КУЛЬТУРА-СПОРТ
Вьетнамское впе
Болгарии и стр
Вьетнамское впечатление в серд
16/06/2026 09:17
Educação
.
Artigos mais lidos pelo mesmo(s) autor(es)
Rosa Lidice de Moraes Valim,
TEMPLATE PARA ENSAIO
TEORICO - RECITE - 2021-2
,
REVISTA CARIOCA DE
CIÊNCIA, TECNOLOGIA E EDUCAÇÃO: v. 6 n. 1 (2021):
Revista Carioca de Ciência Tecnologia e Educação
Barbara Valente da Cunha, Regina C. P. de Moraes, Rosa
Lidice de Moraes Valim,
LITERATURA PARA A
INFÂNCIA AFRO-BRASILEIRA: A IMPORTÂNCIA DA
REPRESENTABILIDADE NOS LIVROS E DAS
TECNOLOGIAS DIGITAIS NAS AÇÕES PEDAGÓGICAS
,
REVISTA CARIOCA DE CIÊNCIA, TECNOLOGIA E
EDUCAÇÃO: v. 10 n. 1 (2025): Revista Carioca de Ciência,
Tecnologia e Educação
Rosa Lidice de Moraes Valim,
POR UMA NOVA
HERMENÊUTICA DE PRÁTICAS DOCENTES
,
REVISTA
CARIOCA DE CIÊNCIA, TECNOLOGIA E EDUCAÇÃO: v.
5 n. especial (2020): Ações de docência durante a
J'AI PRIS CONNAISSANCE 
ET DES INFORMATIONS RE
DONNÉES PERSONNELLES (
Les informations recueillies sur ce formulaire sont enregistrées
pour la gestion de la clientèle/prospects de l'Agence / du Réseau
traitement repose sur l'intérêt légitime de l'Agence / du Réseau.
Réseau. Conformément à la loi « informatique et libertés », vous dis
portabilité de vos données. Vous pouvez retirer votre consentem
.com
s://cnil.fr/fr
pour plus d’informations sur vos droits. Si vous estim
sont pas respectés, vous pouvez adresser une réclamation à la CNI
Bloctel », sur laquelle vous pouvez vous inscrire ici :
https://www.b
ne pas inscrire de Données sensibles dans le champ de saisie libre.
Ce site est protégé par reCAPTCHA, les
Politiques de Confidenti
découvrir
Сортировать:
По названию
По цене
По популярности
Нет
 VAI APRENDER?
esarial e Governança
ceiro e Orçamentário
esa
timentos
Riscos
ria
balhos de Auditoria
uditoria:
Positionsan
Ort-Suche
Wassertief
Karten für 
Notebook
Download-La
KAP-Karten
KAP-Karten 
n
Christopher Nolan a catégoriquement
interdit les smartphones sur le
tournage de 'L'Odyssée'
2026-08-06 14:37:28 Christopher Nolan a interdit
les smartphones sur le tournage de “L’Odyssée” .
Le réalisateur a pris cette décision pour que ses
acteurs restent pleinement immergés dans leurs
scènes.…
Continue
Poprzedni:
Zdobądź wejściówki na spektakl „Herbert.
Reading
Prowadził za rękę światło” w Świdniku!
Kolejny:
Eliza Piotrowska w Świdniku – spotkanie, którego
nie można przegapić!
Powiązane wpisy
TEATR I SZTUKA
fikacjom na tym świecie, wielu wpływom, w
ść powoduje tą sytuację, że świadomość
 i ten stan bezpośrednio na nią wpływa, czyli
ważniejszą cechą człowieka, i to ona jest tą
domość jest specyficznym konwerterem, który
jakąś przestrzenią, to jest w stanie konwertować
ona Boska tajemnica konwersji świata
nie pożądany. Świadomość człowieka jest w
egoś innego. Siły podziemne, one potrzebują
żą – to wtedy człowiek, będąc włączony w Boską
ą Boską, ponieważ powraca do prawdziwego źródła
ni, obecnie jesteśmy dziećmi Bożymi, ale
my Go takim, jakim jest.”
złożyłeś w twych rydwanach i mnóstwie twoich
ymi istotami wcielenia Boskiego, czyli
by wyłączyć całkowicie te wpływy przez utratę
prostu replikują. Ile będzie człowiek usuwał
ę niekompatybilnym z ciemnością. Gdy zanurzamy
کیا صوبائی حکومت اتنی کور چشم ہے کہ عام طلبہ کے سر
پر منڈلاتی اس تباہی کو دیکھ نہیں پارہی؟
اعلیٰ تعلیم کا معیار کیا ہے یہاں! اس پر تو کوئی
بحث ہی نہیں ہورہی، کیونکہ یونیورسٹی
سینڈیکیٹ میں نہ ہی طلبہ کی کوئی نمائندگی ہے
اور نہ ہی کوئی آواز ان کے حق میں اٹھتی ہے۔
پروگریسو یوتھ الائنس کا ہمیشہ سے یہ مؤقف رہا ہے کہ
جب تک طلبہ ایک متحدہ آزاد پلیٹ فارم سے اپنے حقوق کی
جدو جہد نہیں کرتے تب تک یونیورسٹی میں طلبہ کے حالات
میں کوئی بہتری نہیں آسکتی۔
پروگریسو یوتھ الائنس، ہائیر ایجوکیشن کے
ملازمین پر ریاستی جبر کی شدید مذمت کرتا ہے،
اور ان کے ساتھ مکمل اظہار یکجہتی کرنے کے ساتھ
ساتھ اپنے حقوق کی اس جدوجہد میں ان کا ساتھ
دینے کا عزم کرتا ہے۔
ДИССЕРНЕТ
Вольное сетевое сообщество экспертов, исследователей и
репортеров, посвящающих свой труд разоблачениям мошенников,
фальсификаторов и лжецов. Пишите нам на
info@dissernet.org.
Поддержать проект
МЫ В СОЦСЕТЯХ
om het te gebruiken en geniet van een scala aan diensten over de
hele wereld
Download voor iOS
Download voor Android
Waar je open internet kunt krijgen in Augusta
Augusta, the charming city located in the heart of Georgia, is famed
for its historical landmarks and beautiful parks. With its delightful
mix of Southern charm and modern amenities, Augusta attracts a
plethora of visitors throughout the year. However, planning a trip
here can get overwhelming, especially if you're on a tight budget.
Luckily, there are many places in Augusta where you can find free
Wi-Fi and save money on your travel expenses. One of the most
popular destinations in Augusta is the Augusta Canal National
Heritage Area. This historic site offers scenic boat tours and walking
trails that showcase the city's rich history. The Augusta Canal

********************

Reproduce the listing exactly, leaving nothing out.

КУЛЬТУРА-СПОРТ
Вьетнамское впе
Болгарии и стр
Вьетнамское впечатление в серд
16/06/2026 09:17
Educação
.
Artigos mais lidos pelo mesmo(s) autor(es)
Rosa Lidice de Moraes Valim,
TEMPLATE PARA ENSAIO
TEORICO - RECITE - 2021-2
,
REVISTA CARIOCA DE
CIÊNCIA, TECNOLOGIA E EDUCAÇÃO: v. 6 n. 1 (2021):
Revista Carioca de Ciência Tecnologia e Educação
Barbara Valente da Cunha, Regina C. P. de Moraes, Rosa
Lidice de Moraes Valim,
LITERATURA PARA A
INFÂNCIA AFRO-BRASILEIRA: A IMPORTÂNCIA DA
REPRESENTABILIDADE NOS LIVROS E DAS
TECNOLOGIAS DIGITAIS NAS AÇÕES PEDAGÓGICAS
,
REVISTA CARIOCA DE CIÊNCIA, TECNOLOGIA E
EDUCAÇÃO: v. 10 n. 1 (2025): Revista Carioca de Ciência,
Tecnologia e Educação
Rosa Lidice de Moraes Valim,
POR UMA NOVA
HERMENÊUTICA DE PRÁTICAS DOCENTES
,
REVISTA
CARIOCA DE CIÊNCIA, TECNOLOGIA E EDUCAÇÃO: v.
5 n. especial (2020): Ações de docência durante a
J'AI PRIS CONNAISSANCE 
ET DES INFORMATIONS RE
DONNÉES PERSONNELLES (
Les informations recueillies sur ce formulaire sont enregistrées
pour la gestion de la clientèle/prospects de l'Agence / du Réseau
traitement repose sur l'intérêt légitime de l'Agence / du Réseau.
Réseau. Conformément à la loi « informatique et libertés », vous dis
portabilité de vos données. Vous pouvez retirer votre consentem
.com
s://cnil.fr/fr
pour plus d’informations sur vos droits. Si vous estim
sont pas respectés, vous pouvez adresser une réclamation à la CNI
Bloctel », sur laquelle vous pouvez vous inscrire ici :
https://www.b
ne pas inscrire de Données sensibles dans le champ de saisie libre.
Ce site est protégé par reCAPTCHA, les
Politiques de Confidenti
découvrir
Сортировать:
По названию
По цене
По популярности
Нет
 VAI APRENDER?
esarial e Governança
ceiro e Orçamentário
esa
timentos
Riscos
ria
balhos de Auditoria
uditoria:
Positionsan
Ort-Suche
Wassertief
Karten für 
Notebook
Download-La
KAP-Karten
KAP-Karten 
n
Christopher Nolan a catégoriquement
interdit les smartphones sur le
tournage de 'L'Odyssée'
2026-08-06 14:37:28 Christopher Nolan a interdit
les smartphones sur le tournage de “L’Odyssée” .
Le réalisateur a pris cette décision pour que ses
acteurs restent pleinement immergés dans leurs
scènes.…
Continue
Poprzedni:
Zdobądź wejściówki na spektakl „Herbert.
Reading
Prowadził za rękę światło” w Świdniku!
Kolejny:
Eliza Piotrowska w Świdniku – spotkanie, którego
nie można przegapić!
Powiązane wpisy
TEATR I SZTUKA
fikacjom na tym świecie, wielu wpływom, w
ść powoduje tą sytuację, że świadomość
 i ten stan bezpośrednio na nią wpływa, czyli
ważniejszą cechą człowieka, i to ona jest tą
domość jest specyficznym konwerterem, który
jakąś przestrzenią, to jest w stanie konwertować
ona Boska tajemnica konwersji świata
nie pożądany. Świadomość człowieka jest w
egoś innego. Siły podziemne, one potrzebują
żą – to wtedy człowiek, będąc włączony w Boską
ą Boską, ponieważ powraca do prawdziwego źródła
ni, obecnie jesteśmy dziećmi Bożymi, ale
my Go takim, jakim jest.”
złożyłeś w twych rydwanach i mnóstwie twoich
ymi istotami wcielenia Boskiego, czyli
by wyłączyć całkowicie te wpływy przez utratę
prostu replikują. Ile będzie człowiek usuwał
ę niekompatybilnym z ciemnością. Gdy zanurzamy
کیا صوبائی حکومت اتنی کور چشم ہے کہ عام طلبہ کے سر
پر منڈلاتی اس تباہی کو دیکھ نہیں پارہی؟
اعلیٰ تعلیم کا معیار کیا ہے یہاں! اس پر تو کوئی
بحث ہی نہیں ہورہی، کیونکہ یونیورسٹی
سینڈیکیٹ میں نہ ہی طلبہ کی کوئی نمائندگی ہے
اور نہ ہی کوئی آواز ان کے حق میں اٹھتی ہے۔
پروگریسو یوتھ الائنس کا ہمیشہ سے یہ مؤقف رہا ہے کہ
جب تک طلبہ ایک متحدہ آزاد پلیٹ فارم سے اپنے حقوق کی
جدو جہد نہیں کرتے تب تک یونیورسٹی میں طلبہ کے حالات
میں کوئی بہتری نہیں آسکتی۔
پروگریسو یوتھ الائنس، ہائیر ایجوکیشن کے
ملازمین پر ریاستی جبر کی شدید مذمت کرتا ہے،
اور ان کے ساتھ مکمل اظہار یکجہتی کرنے کے ساتھ
ساتھ اپنے حقوق کی اس جدوجہد میں ان کا ساتھ
دینے کا عزم کرتا ہے۔
ДИССЕРНЕТ
Вольное сетевое сообщество экспертов, исследователей и
репортеров, посвящающих свой труд разоблачениям мошенников,
фальсификаторов и лжецов. Пишите нам на
info@dissernet.org.
Поддержать проект
МЫ В СОЦСЕТЯХ
om het te gebruiken en geniet van een scala aan diensten over de
hele wereld
Download voor iOS
Download voor Android
Waar je open internet kunt krijgen in Augusta
Augusta, the charming city located in the heart of Georgia, is famed
for its historical landmarks and beautiful parks. With its delightful
mix of Southern charm and modern amenities, Augusta attracts a
plethora of visitors throughout the year. However, planning a trip
here can get overwhelming, especially if you're on a tight budget.
Luckily, there are many places in Augusta where you can find free
Wi-Fi and save money on your travel expenses. One of the most
popular destinations in Augusta is the Augusta Canal National
Heritage Area. This historic site offers scenic boat tours and walking
trails that showcase the city's rich history. The Augusta Canal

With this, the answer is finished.